Groene steden, lekker eten, aardige mensen… Reisredactrice Marieke van Dantzig ontdekt Australië op de leukste manier: met Aussies.
Mariekes reis: Perth, Fremantle, Rottnest Island, Adelaide, Kangaroo Island, Broken Hill, Silverton, Sydney.
Ik logeer in de buurt van Perth bij mijn oude vrienden Averil en Geoff. Twintig jaar geleden woonden we in Frankrijk bij elkaar in de buurt, nu zorgt de afstand dat we elkaar nog zelden spreken. Averil en ik maken lange wandelingen en pakken de draad van onze vriendschap probleemloos weer op.

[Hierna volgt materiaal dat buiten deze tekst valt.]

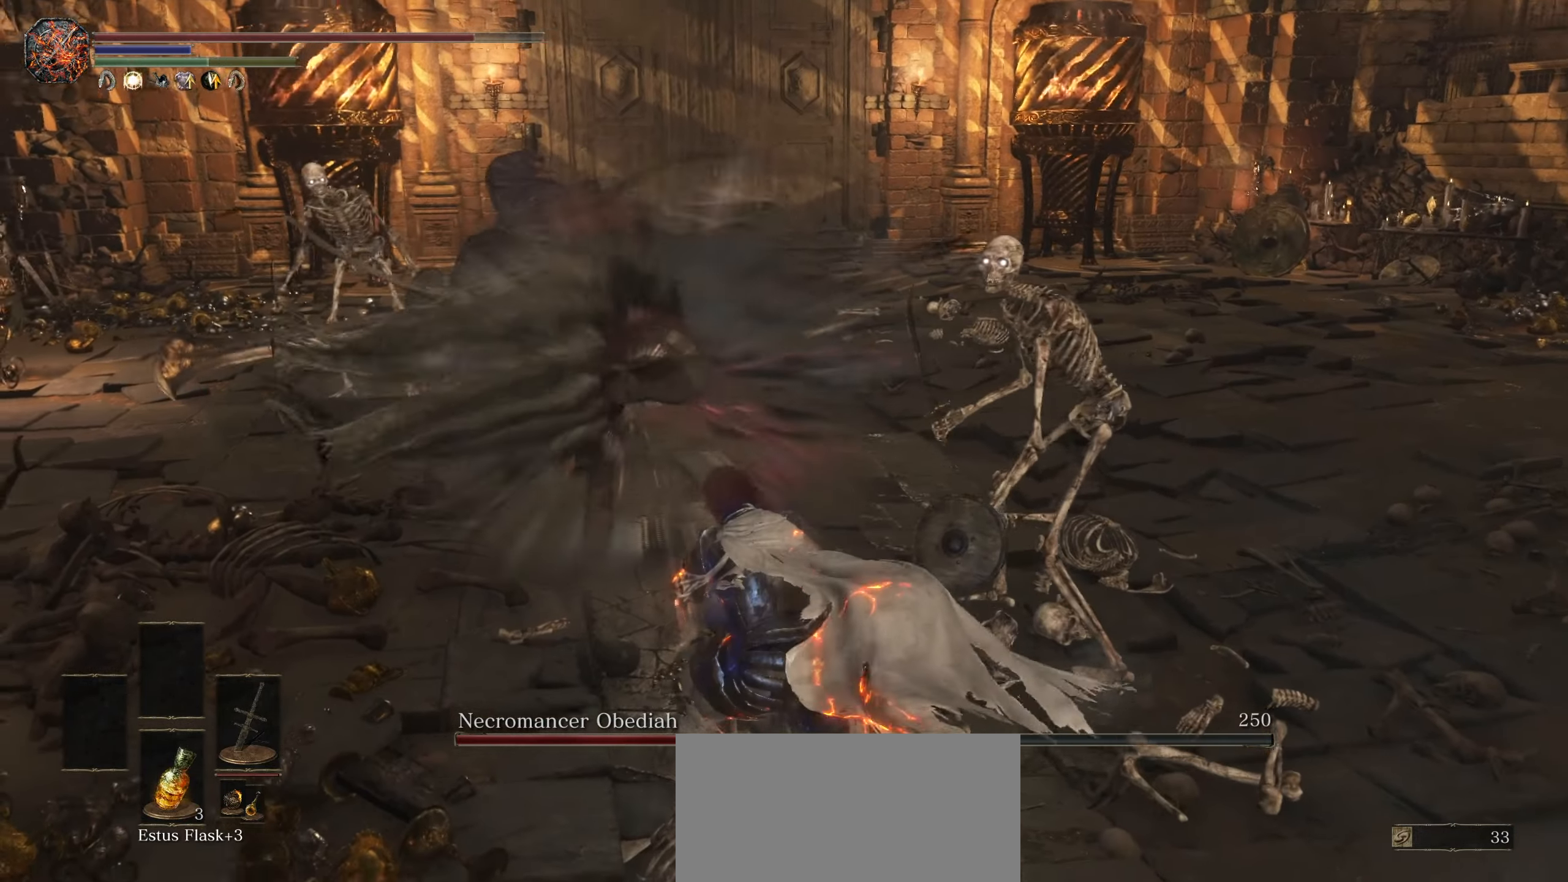
{"dt_ms": 500, "buttons": ["CIRCLE"], "left_stick": "down", "right_stick": "center", "events": [[84, "right_stick", "center"], [117, "left_stick", "center"], [234, "left_stick", "down"], [416, "CIRCLE", "down"]]}
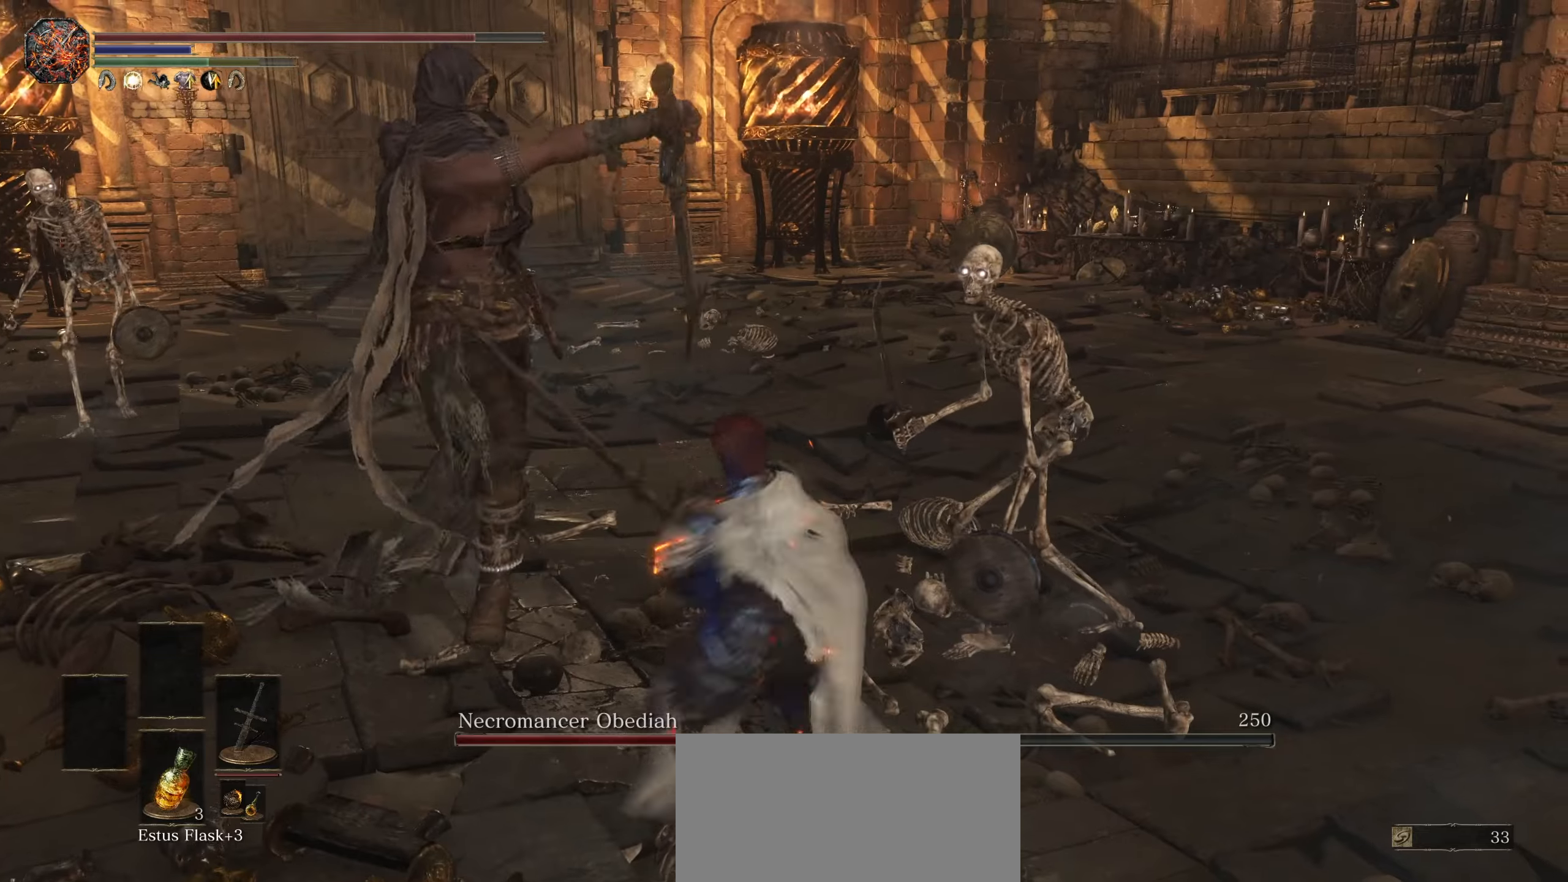
{"dt_ms": 1000, "buttons": [], "left_stick": "down", "right_stick": "center"}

In de vissershaven ligt een houten pier met restaurants en terrassen. Tijd voor fish and chips. Verser kan niet, met de viskotter aan de kade. Averil vertelt dat een man onlangs door een haai werd gegrepen en aan zijn verwondingen is overleden. Terloops meldt ze dat wij vanmiddag in die baai gaan zwemmen. Op mijn vraag of er toezicht is, zegt ze: “Een paar keer per dag vliegt er een helikopter langs de kust om de haaien in de gaten te houden. Als we geluk hebben, waarschuwen ze ons op tijd.”
“En zo niet?” vraag ik.
Ze lacht. “Maak je geen zorgen!” Als we die middag het water in gaan, cirkelen er inderdaad geregeld helikopters boven zee. Gelukkig is er geen haai te bekennen.
Maar het moet gezegd: het zonlicht op dit continent is briljant. Alles is licht en helder en de hemel lijkt blauwer dan waar ook ter wereld.
In wijnstreek Adelaide Hills proef ik de witte en rode wijnen van wijnhuis Shaw & Smith. Voortreffelijk, net als de begeleidende kazen.
De volgende dag monster ik aan voor een zeiltocht. Dappere deelnemers gaan aan een lang touw het water in om te zwemmen met de dolfijnen. Ik neem een pil tegen zeeziekte als ik de witte schuimkoppen zie en installeer me in de zon op het voordek. Dag hamerhaai, dag dolfijntjes, ik zit hier best!
Een dagje Kangaroo Island, voor de kust van Adelaide, is een dagje in de auto. Af en toe mag je er even uit. Je loopt dan over houten loopplanken langs dieren die zich vrij bewegen. De vrijheid van de bezoeker wordt bepaald door de ranger: “Een stukje naar links graag, blijf staan, ga niet verder…” Eigenlijk wil ik de natuur niet op deze manier beleven. Maar Kangaroo Island is wél indrukwekkend: ‘wilde natuur’, zoals ze het graag verkopen aan de voornamelijk Europese en Amerikaanse toeristen. Met zeeleeuwen, robben, zeehonden en pinguïns (al heb ik die laatste niet gezien omdat ze
toevallig op zee waren). Ik zie koalaberen een dutje doen in de eucalyptusbomen. Kangoeroes en wallaby’s zijn lastiger te vinden. Pas tegen de avond en in de ochtend hupsen ze koddig door het veld, als leerling-balletdansers.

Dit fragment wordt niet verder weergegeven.